Hoy, cuando llegué a Bandar Seri Begawan, la capital de este país, del que quería salir en seguida porque es un país caro y excedía en mucho mi presupuesto habitual y porque tampoco tenía grandes cosas que ver, opté por la visita que más interesante me parecía, Kampung Ayer, la ciudad de agua si traduzco literalmente la guía. Tomé para la excursión un taxi-boat y dediqué un par de horas a navegar entre los palafitos. Aquí asomaba la cúpula de una mezquita, allí una fachada con la pátina del tiempo y de la humedad pegada a la fachada, en otro lado una buena toma donde las nubes, algodonosas y fotogénicas, animaban una fotografía de algún edificio interesante. Bien, cumplía mi trabajo de fotógrafo, cosas que hay que ver, como el mercado acuático en las cercanías de Bangkog. De todos modos hasta el momento no había encontrado nada más interesante que el propio rostro del barquero, que no puso ningún impedimento en ser fotografiado, un hombre de rostro atezado y lleno de sol que hacía su trabajo con dedicación y con el que antes de subir a su barca había regateado sin lograr que me bajara el precio por debajo de los quince dólares. Le dije que me iría andando; no insistió y me dejó caminar, pero no lo había hecho por espacio de más de doscientos metros cuando comprendí que hacía demasiado calor para caminar con el macuto en busca de la ciudad del agua, amén de que si se trataba de una ciudad acuática nada más errado que mirar desde la lejana orilla el poblado de palafitos. El taxista me dirigió una ancha sonrisa cuando me vio darme la vuelta; ambos reímos de buena gana. Too hot... yes. Navegamos de un lado para otro durante un rato, hasta que preguntó si no me importaba si íbamos a recoger a un grupo de niños a la escuela. Por supuesto me pareció de perlas. Y así fue como volví a encontrarme con el leitmotiv de la mañana, una nueva colección de rostros.
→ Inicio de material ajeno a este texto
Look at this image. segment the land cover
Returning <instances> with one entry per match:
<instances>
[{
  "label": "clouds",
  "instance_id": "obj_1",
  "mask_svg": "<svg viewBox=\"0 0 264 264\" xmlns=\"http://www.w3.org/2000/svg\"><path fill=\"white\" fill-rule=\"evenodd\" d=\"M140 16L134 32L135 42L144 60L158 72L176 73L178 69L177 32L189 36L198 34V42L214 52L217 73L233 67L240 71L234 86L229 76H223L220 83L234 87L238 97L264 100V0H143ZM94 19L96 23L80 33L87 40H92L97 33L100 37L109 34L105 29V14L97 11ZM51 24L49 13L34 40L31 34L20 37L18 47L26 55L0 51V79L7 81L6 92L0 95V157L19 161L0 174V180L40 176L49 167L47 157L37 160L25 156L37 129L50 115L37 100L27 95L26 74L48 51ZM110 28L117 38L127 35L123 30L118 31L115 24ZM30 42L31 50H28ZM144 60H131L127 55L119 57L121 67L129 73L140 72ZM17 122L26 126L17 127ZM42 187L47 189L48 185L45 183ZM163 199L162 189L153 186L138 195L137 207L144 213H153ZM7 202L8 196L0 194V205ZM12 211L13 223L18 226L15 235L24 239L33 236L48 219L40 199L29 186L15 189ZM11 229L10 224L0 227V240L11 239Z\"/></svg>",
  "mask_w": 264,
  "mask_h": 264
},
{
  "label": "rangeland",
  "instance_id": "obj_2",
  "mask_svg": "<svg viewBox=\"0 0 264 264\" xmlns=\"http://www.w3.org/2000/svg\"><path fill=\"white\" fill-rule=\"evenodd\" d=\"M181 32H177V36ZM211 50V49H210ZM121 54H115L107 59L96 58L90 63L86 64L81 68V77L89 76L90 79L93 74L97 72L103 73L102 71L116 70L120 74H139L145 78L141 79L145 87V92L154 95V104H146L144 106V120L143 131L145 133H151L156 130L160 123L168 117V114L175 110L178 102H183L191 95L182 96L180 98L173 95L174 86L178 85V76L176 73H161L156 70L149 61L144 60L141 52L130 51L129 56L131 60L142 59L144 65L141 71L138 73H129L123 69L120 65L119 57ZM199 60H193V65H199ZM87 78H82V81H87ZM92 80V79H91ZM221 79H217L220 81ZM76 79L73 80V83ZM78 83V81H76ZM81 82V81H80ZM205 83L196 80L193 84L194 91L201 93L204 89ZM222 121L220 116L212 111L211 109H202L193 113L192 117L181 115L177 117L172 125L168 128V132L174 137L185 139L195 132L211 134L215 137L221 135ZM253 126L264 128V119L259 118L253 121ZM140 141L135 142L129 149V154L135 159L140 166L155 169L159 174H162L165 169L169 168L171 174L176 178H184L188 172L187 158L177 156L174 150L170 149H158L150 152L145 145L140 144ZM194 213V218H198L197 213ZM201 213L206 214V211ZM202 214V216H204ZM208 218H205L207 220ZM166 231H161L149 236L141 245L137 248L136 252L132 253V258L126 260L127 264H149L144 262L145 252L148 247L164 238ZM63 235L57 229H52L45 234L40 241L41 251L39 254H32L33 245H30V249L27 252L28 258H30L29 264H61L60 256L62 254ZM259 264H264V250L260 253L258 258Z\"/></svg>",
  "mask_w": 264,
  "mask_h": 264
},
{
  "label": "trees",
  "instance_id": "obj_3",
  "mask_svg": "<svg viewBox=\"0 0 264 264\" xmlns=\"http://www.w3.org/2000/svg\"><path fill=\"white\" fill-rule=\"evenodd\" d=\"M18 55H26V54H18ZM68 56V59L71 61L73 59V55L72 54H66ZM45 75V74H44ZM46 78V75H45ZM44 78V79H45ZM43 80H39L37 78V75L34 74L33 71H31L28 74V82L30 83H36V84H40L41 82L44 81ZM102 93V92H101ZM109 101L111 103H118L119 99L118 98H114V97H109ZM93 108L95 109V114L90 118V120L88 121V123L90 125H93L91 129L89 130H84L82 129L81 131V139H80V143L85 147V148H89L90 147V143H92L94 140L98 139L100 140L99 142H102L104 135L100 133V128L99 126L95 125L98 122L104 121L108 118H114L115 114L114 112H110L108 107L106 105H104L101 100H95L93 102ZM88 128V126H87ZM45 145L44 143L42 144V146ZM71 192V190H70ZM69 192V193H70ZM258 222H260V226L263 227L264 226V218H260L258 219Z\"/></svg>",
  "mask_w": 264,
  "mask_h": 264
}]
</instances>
Junto a la escuela habían atracado un puñado de taxi-boat y los niños saltaban por turnos a las barcas. Departí un momento con la maestra mientras la barca se llenaba con los escolares. Volví a llenar mi cámara con los retratos de esta gente menuda. Las niñas de uniforme, con un velo blanco cubriéndoles la cabeza, los niños, de camisa también blanca y pantalones azules. Cuando la barca se hubo llenado partimos hacia los palafitos, el taxista los fue dejando aquí y allá. Al final salimos al canal central, y como se había quedado sin tabaco dio una voz bajo una casa y tres o cuatro más arriba, como desde la borda de un barco, asomó una señora que saludó amigablemente. Desapareció y en seguida vi cómo descendía, atado a una cuerda, un bote con una cajetilla de tabaco dentro; el taxista tomó el tabaco y depositó un billete de un dólar en el recipiente. La señora tiró de la cuerda y nos dedicó una franca sonrisa. Su rostro se perdió tras la estela del taxi. La mejor recolecta de mi recorrido por esta ciudad fueron los retratos del taxista y los escolares.